* Assignment:
Output exactly the lines below, starting with the line that has "hfov_deg: 52.6" and going on through the line that has "f_number: 2.8", both included, and no other lines.
=== Section Start ===
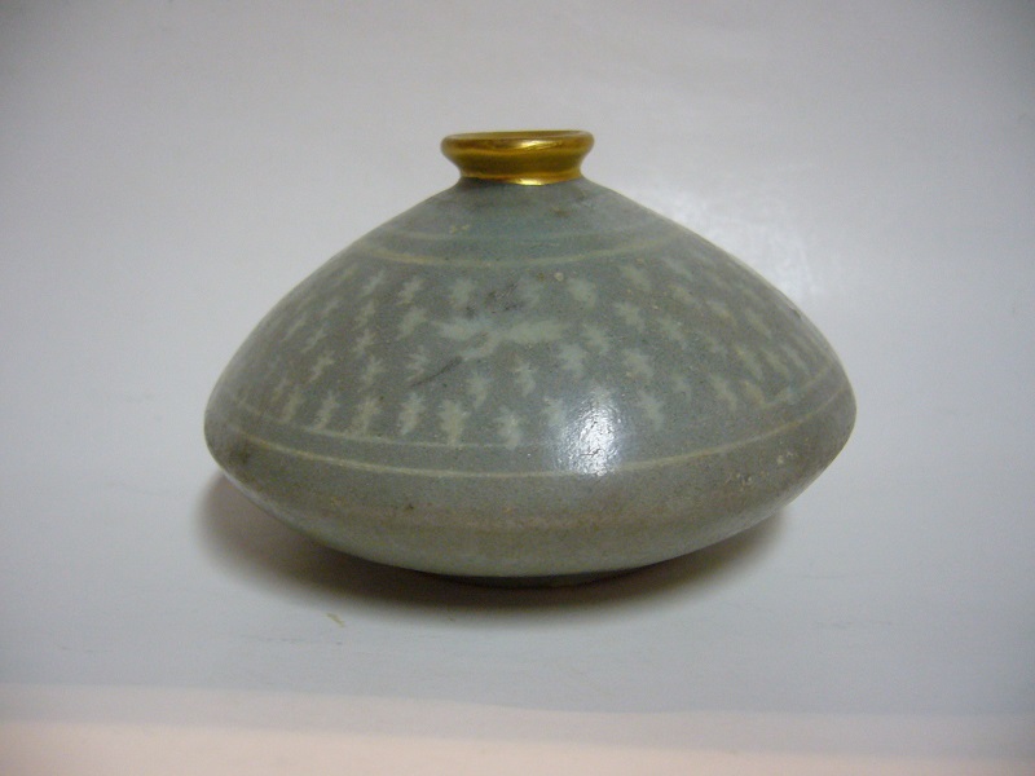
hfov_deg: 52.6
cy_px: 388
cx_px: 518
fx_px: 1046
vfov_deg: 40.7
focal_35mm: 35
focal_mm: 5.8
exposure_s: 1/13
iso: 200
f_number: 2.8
=== Section End ===
=== Section Start ===
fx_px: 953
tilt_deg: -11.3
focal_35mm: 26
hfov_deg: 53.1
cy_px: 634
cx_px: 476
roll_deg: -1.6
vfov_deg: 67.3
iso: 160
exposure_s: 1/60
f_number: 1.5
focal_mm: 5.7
=== Section End ===
=== Section Start ===
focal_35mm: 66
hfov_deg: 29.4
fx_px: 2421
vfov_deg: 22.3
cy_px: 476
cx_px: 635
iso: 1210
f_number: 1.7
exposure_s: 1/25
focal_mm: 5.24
=== Section End ===
* Task response:
hfov_deg: 52.6
cy_px: 388
cx_px: 518
fx_px: 1046
vfov_deg: 40.7
focal_35mm: 35
focal_mm: 5.8
exposure_s: 1/13
iso: 200
f_number: 2.8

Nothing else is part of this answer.